Ernaux’s background sits quietly behind all this. She grew up working class in Normandy and moved into a more educated, middle-class world through study and writing. That movement brought pride to her mother, but also tension. Success can bring you closer in some ways and push you apart in others. You can feel grateful and irritated in the same hour. If you’ve ever felt yourself moving beyond the world that raised you, you’ll know how that can complicate a bond. You want approval but you also want room to breathe.
Even in your forties or fifties, walking into your childhood home can pull you backwards. You manage teams at work, run a household, and then find yourself defending your life decisions. Old habits surface quickly and you become defensive, or sharp, or oddly eager to please. It takes effort to steady yourself in that space and you don’t always realise how much until it’s no longer required.
When death comes, something practical ends. The ongoing task of being someone’s daughter in that urgent, responsible way falls away. A day opens up without that background obligation. Eventually, it can feel like being able to breathe properly again.
Then the absence sharpens. Your mother carried the full record of your beginning, your early fears, embarrassing phases and illnesses you’ve half forgotten. Friends know you from adulthood. Partners know you as you are now but your mother knew the earlier versions without effort. After she dies, no one holds the whole timeline in quite the same way.
Joan Didion wrote about grief as the mind refusing to accept that the ordinary has changed. With a parent, there’s also a change in position. You move forward in the family line. The layer between you and old age grows smaller. Many daughters begin to hear their mother’s phrases coming out of their own mouth. You may have resisted her habits for decades, and then you recognise them in how you worry, or how you arrange a cupboard. It can feel exposing.

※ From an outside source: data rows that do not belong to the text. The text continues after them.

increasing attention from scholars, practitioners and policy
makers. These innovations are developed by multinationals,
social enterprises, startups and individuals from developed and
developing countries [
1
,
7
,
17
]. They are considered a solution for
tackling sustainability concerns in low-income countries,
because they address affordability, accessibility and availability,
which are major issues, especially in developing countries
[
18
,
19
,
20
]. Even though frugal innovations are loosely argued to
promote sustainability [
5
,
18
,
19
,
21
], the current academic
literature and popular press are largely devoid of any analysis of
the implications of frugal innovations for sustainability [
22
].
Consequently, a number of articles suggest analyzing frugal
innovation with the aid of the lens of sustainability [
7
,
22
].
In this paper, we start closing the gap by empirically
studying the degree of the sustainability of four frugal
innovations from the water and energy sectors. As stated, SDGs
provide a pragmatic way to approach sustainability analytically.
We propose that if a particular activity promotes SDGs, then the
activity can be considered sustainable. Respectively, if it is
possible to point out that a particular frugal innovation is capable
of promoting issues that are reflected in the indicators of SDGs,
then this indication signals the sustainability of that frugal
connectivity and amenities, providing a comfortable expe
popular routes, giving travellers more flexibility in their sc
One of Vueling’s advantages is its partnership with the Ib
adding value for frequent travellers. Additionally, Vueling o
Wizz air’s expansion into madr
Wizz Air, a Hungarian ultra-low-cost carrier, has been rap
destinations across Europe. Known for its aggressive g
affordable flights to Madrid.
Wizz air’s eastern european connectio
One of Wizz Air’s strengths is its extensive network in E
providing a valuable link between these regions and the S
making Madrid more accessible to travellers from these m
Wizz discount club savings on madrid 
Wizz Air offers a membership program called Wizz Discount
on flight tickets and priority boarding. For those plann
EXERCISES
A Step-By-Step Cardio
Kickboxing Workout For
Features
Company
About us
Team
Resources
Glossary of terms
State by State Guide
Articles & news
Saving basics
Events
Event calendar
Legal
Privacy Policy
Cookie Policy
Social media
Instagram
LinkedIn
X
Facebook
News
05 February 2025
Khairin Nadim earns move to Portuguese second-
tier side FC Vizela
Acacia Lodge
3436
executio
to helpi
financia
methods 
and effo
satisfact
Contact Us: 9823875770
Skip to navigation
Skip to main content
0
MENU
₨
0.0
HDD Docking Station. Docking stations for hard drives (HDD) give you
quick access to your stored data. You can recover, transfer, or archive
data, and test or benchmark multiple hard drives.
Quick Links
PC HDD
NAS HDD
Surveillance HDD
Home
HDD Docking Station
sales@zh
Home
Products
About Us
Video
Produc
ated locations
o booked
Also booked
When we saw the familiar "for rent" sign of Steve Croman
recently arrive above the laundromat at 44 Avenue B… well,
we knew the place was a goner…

Relief can bring guilt close behind it. You notice you have more time and mental space. Then you question yourself for noticing. The internal version of her doesn’t disappear overnight. You may still weigh choices against what she would have said. That commentary eases off over time, though not in a straight line.
Ernaux, who received the Nobel Prize in 2022 for her work on memory and class, writes her mother as proud, ambitious, sometimes demanding and deeply invested in her daughter’s rise. Admiration and irritation share the page without being sorted. That clarity allows the line about freedom and emptiness to stand without apology.
For many middle-aged women, the hardest truth is that a parent’s death can feel like the end of supervision and emotional scrutiny. No one else looks at you with that same claim. When that gaze disappears, you may feel unmoored but you may also feel more solid in yourself than you expected.
And still, you find yourself desperate to speak to her. There’s a split second before you remember. The release is there but absence is there as well. You don’t get to choose one over the other.